# WQHD Bildschirm 144Hz wie anschließen? HDMI? DVI? Display Port? Ich steige nicht durch..



## Lupoc (19. Oktober 2018)

*WQHD Bildschirm 144Hz wie anschließen? HDMI? DVI? Display Port? Ich steige nicht durch..*

Hallo erst einmal...

Wenn ich google bemühe, finde ich wiedersprüchliche Aussagen was die Auflösung angeht... Teilweise sind die Beiträge aus 2016/2017.
Habe meinen aktuellen Monitor über HDMI angeschlossen. Unter Windows 10 werden auch 144 hz angezeigt. Im Internet wird gesagt das DVI bzw Diyplay Port das bessere sei. Eine Begründung finde ich nicht... 
Was mache ich mit HDMI falsch?


----------



## Cosmas (19. Oktober 2018)

*AW: WQHD Bildschirm 144Hz wie anschließen? HDMI? DVI? Display Port? Ich steige nicht durch..*

Die meisten Monitore haben nur HDMI 1.4 und das unterstützt nur bis zu 60Hz auf WQHD.
DVI is praktisch veraltet und kaum der Rede wert.

Wenn du deinen Monitor voll ausfahren willst, führt atm kein Weg am Displayport vorbei, denn der is sowohl für hochauflösende Inhalte, als auch für die entsprechenden Hertz-Zahlen gedacht.
Und DP 1.2 hat praktisch jeder WQHD Monitor und damit funzt das problemlos, hab ich hier ja auch.


----------



## PCGH_Manu (19. Oktober 2018)

*AW: WQHD Bildschirm 144Hz wie anschließen? HDMI? DVI? Display Port? Ich steige nicht durch..*

Es kommt halt auf dein System an. Displayport hat aktuell die beste Bandbreite, für Nvidia G-Sync ist es bspw. zwingend notwendig. Damit machst du also nichts falsch.

— DATEN —
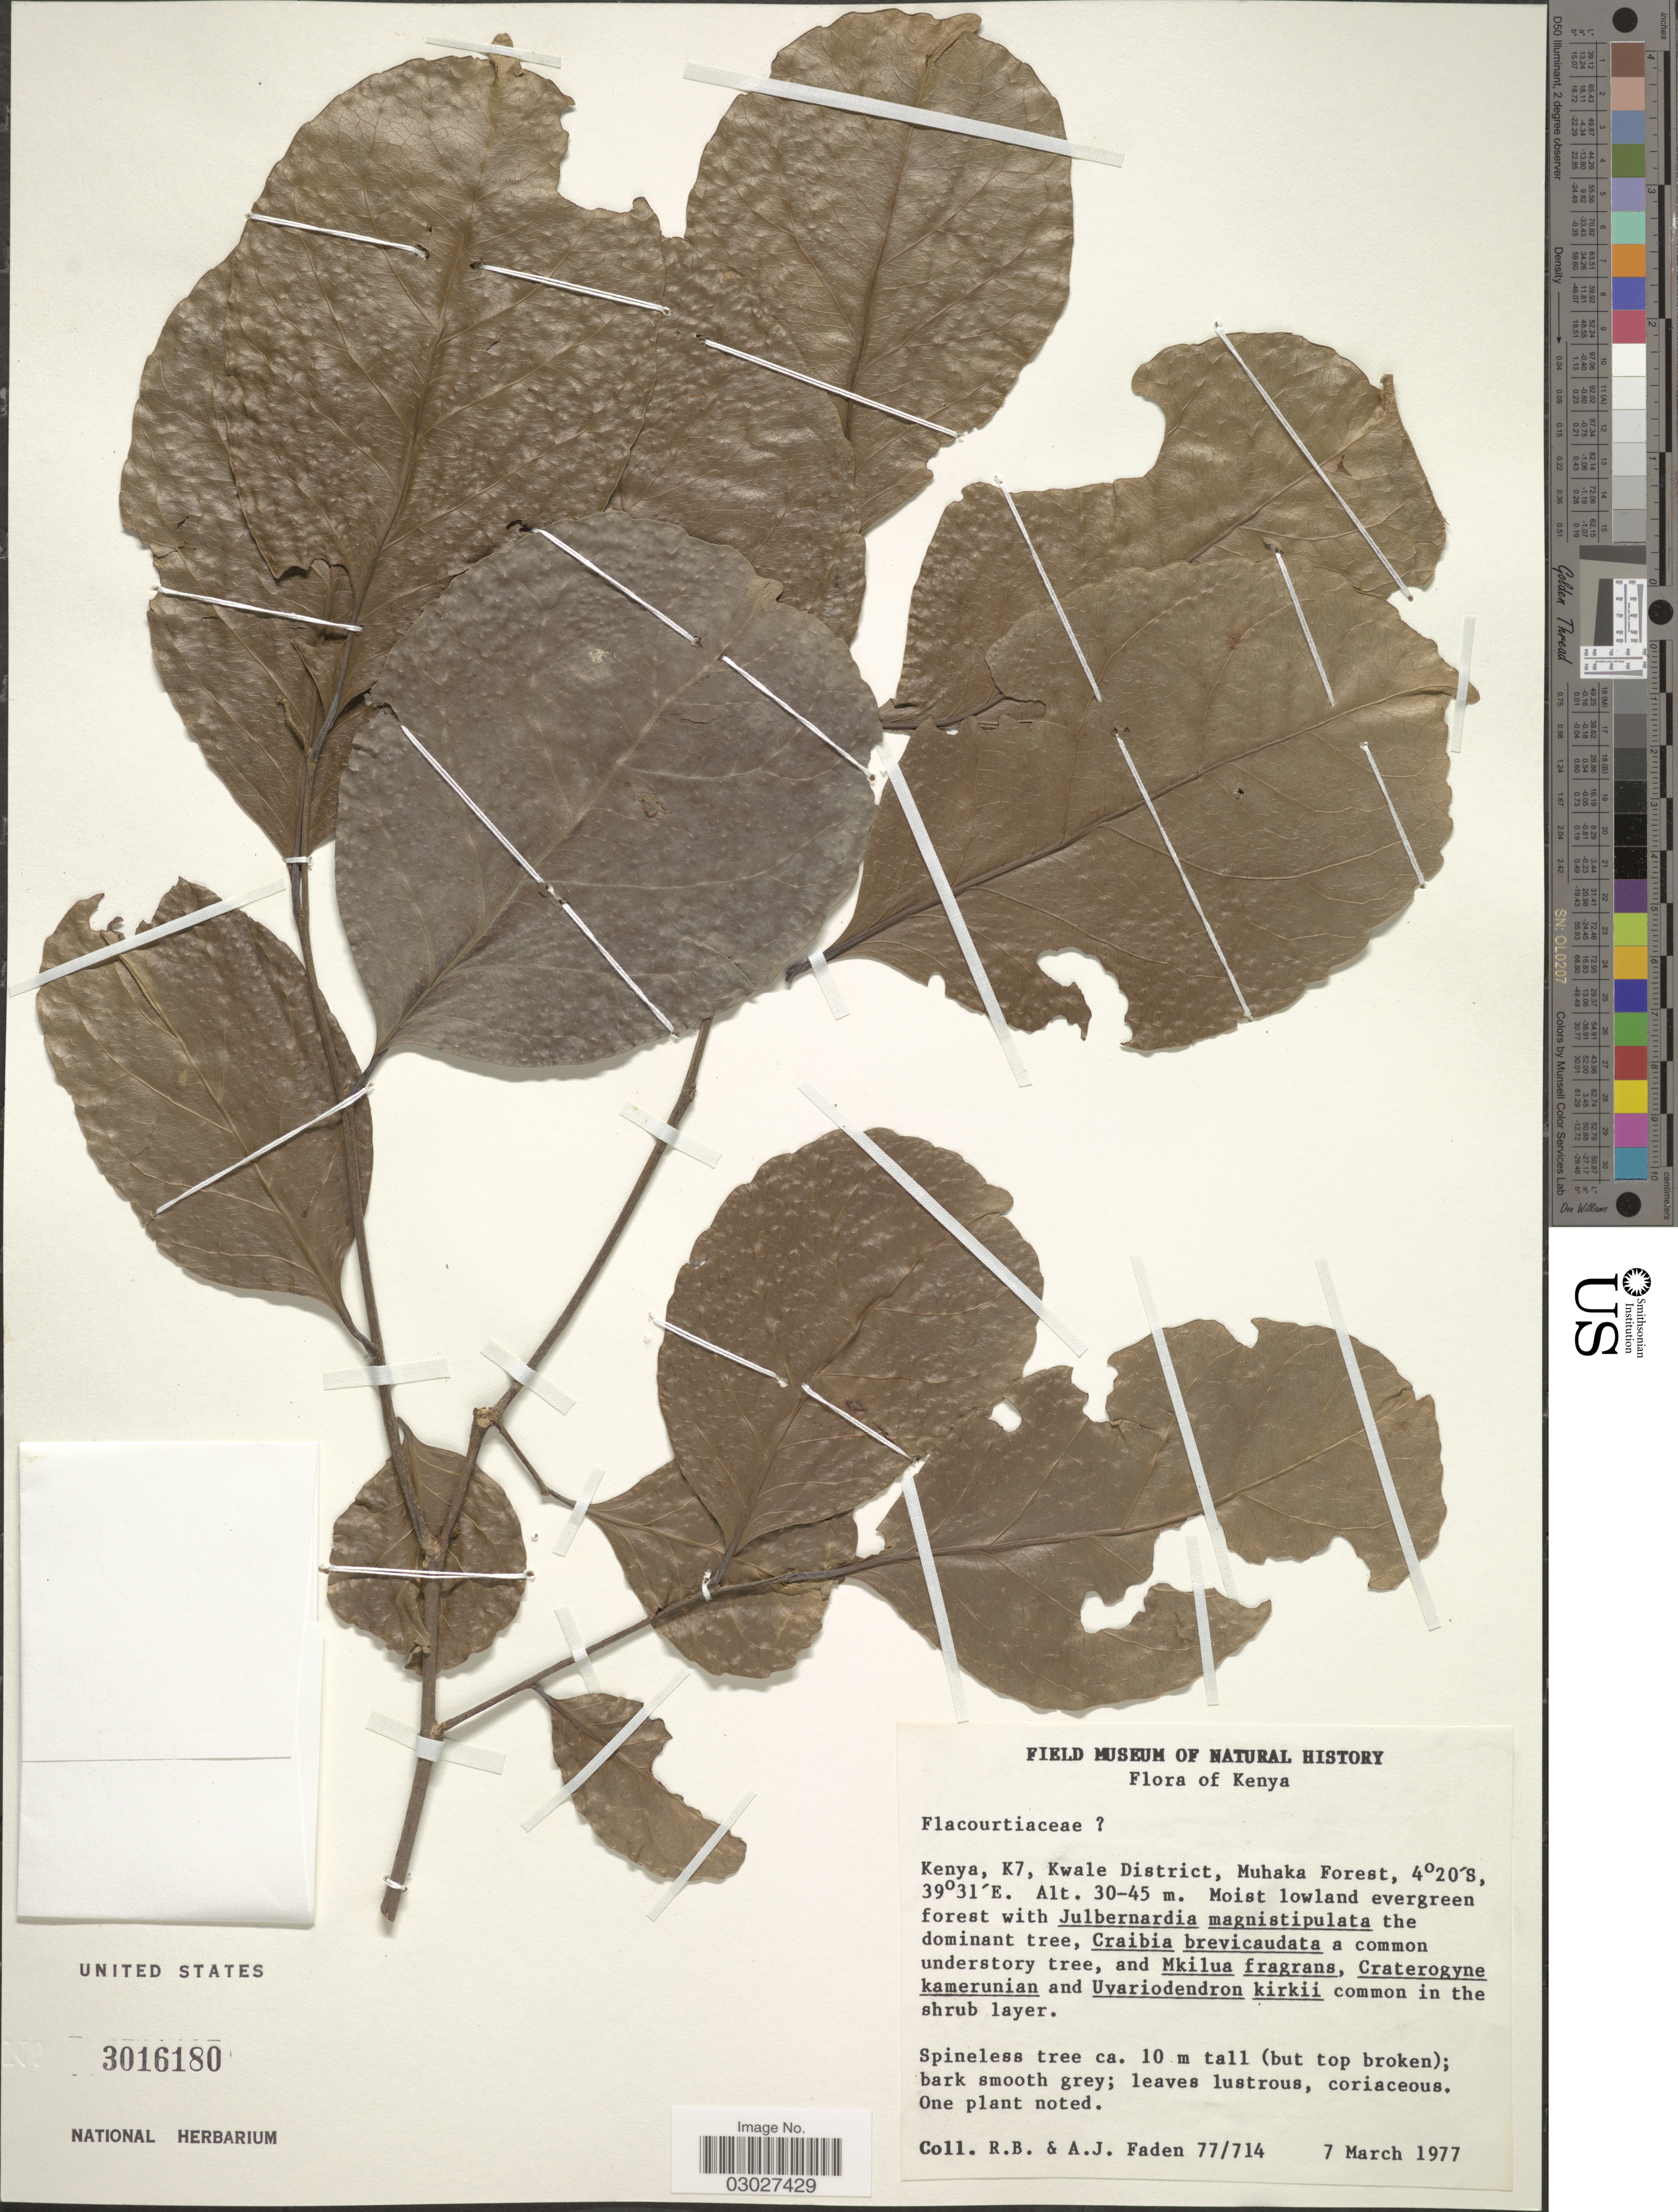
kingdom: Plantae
==
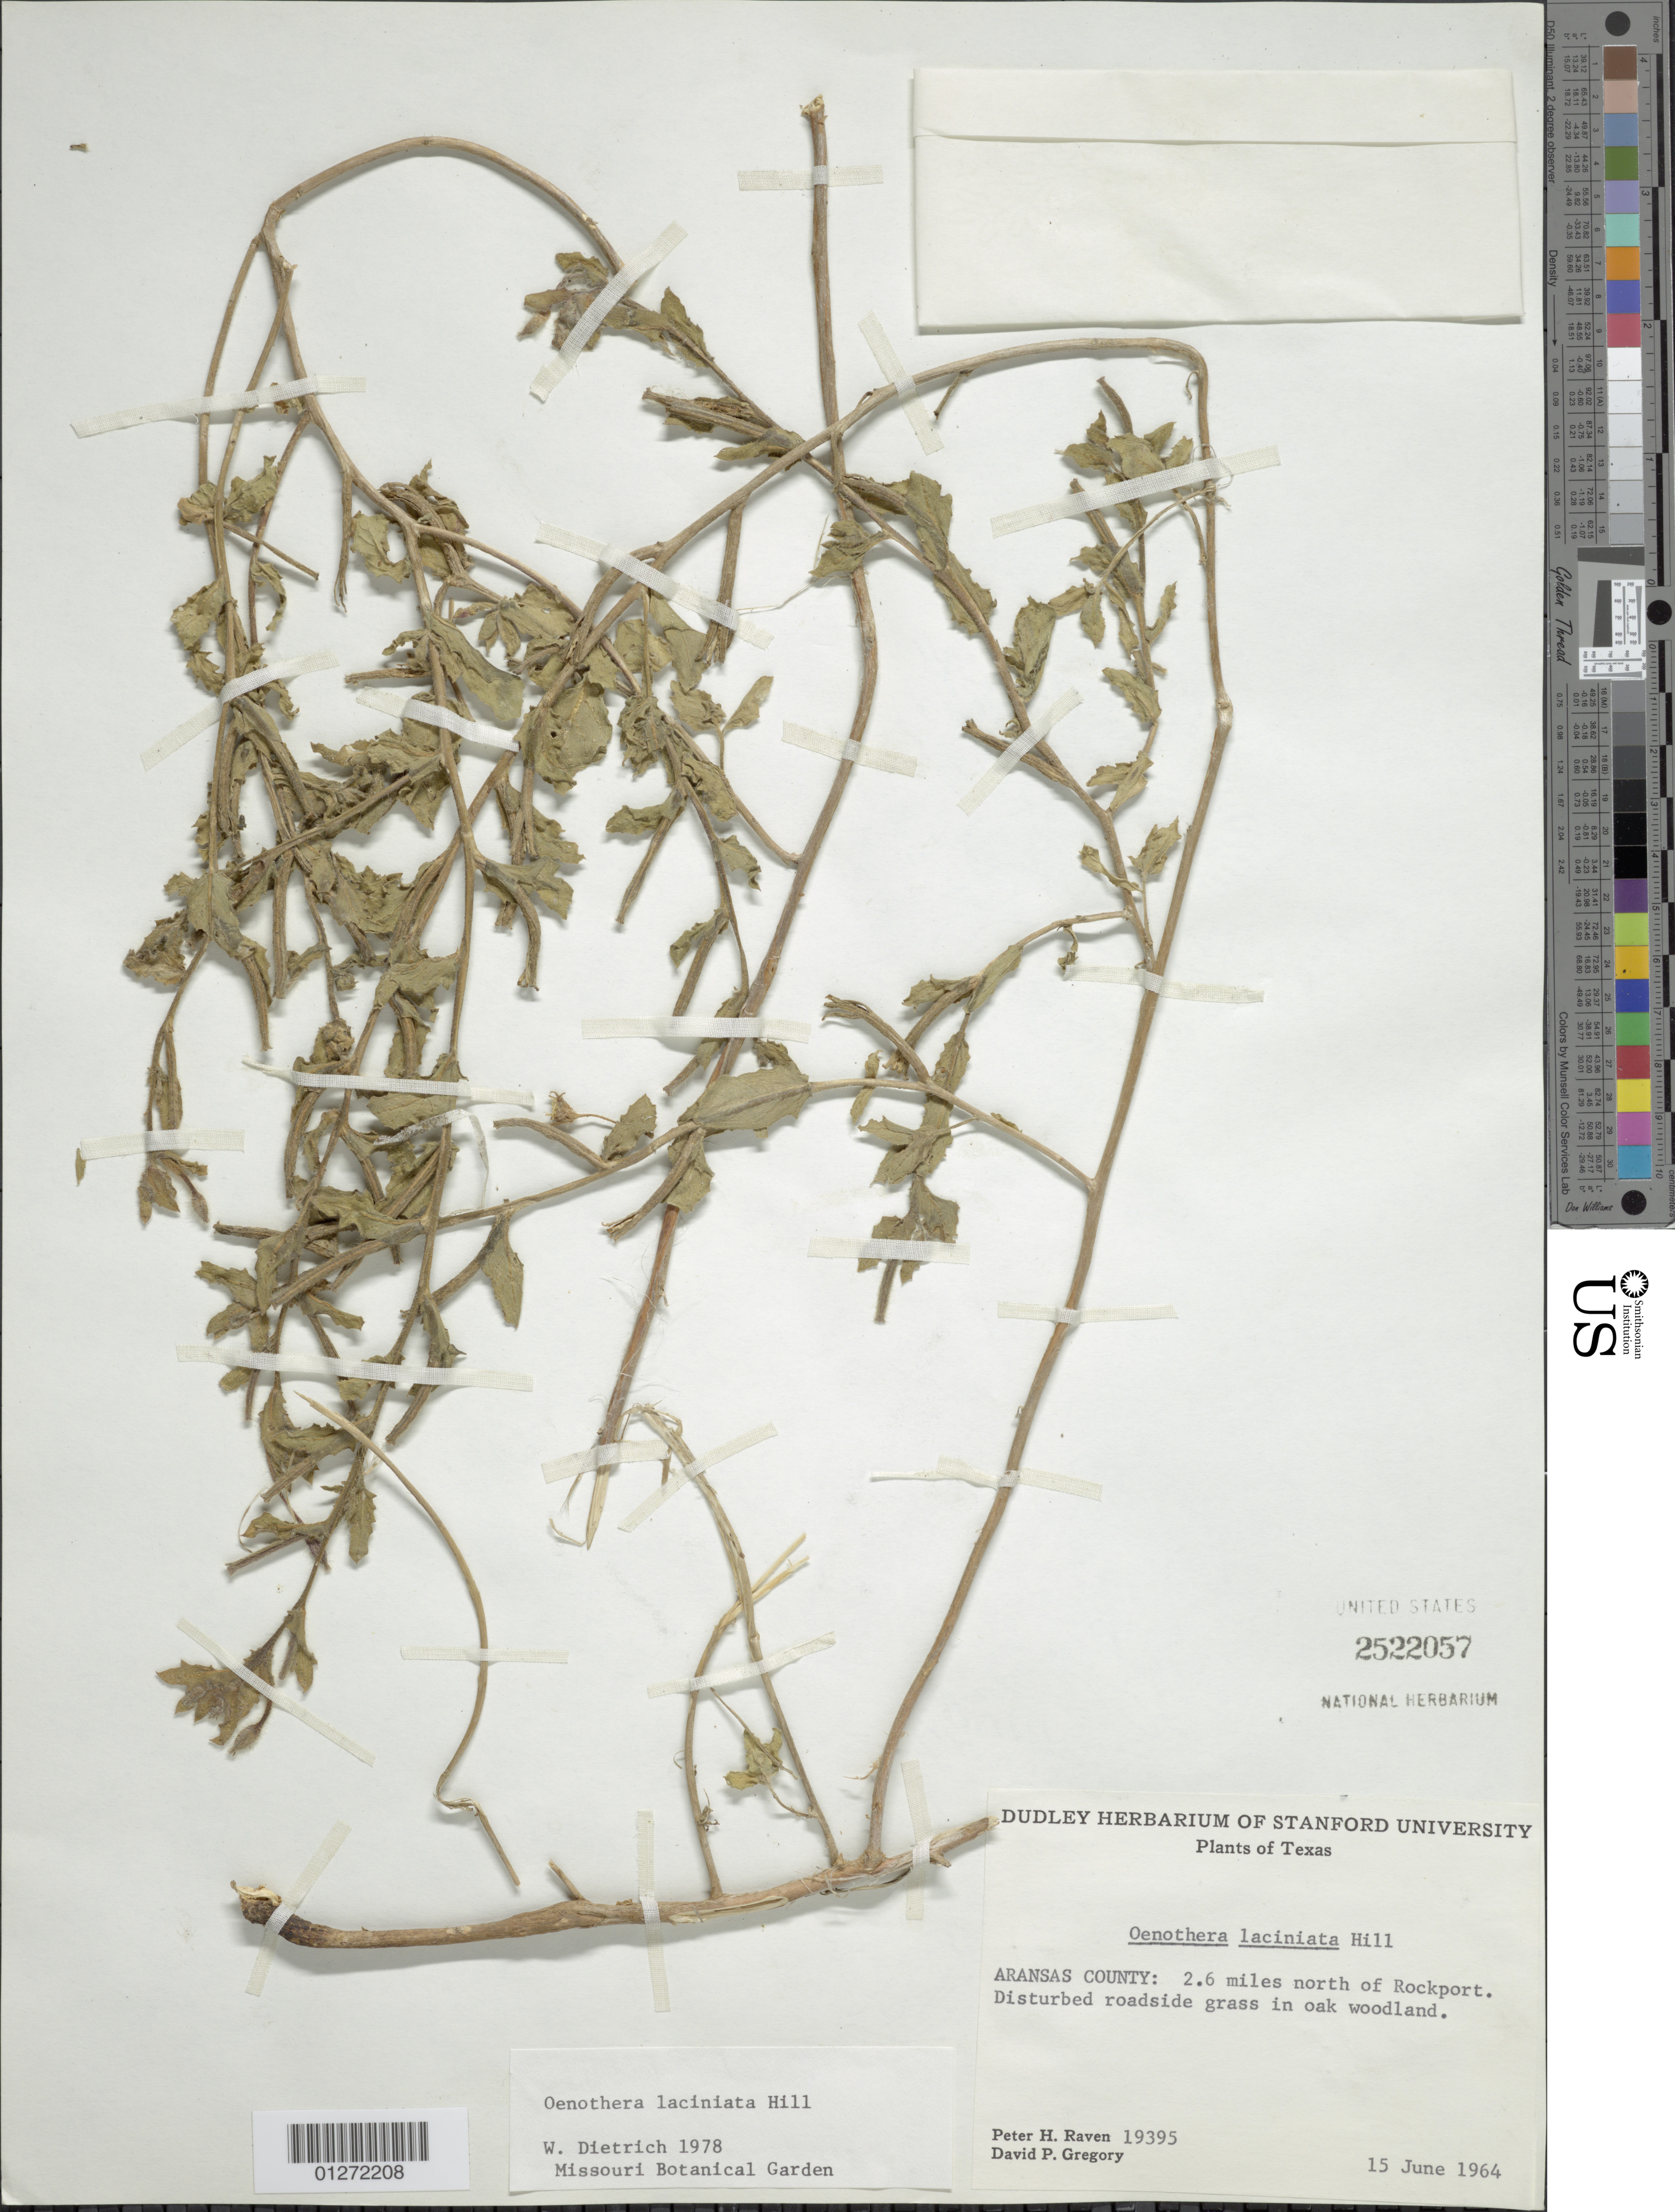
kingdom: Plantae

— AUFGABENSTELLUNG —
Gib aus dem Forumsthread zum Anschluss eines WQHD-Monitors den Abschnitt wörtlich wieder, der mit den Worten „DVI is praktisch“ beginnt und mit „PCGH_Manu (19. Oktober 2018)“ endet.

— ERGEBNIS —
DVI is praktisch veraltet und kaum der Rede wert.

Wenn du deinen Monitor voll ausfahren willst, führt atm kein Weg am Displayport vorbei, denn der is sowohl für hochauflösende Inhalte, als auch für die entsprechenden Hertz-Zahlen gedacht.
Und DP 1.2 hat praktisch jeder WQHD Monitor und damit funzt das problemlos, hab ich hier ja auch.


----------



## PCGH_Manu (19. Oktober 2018)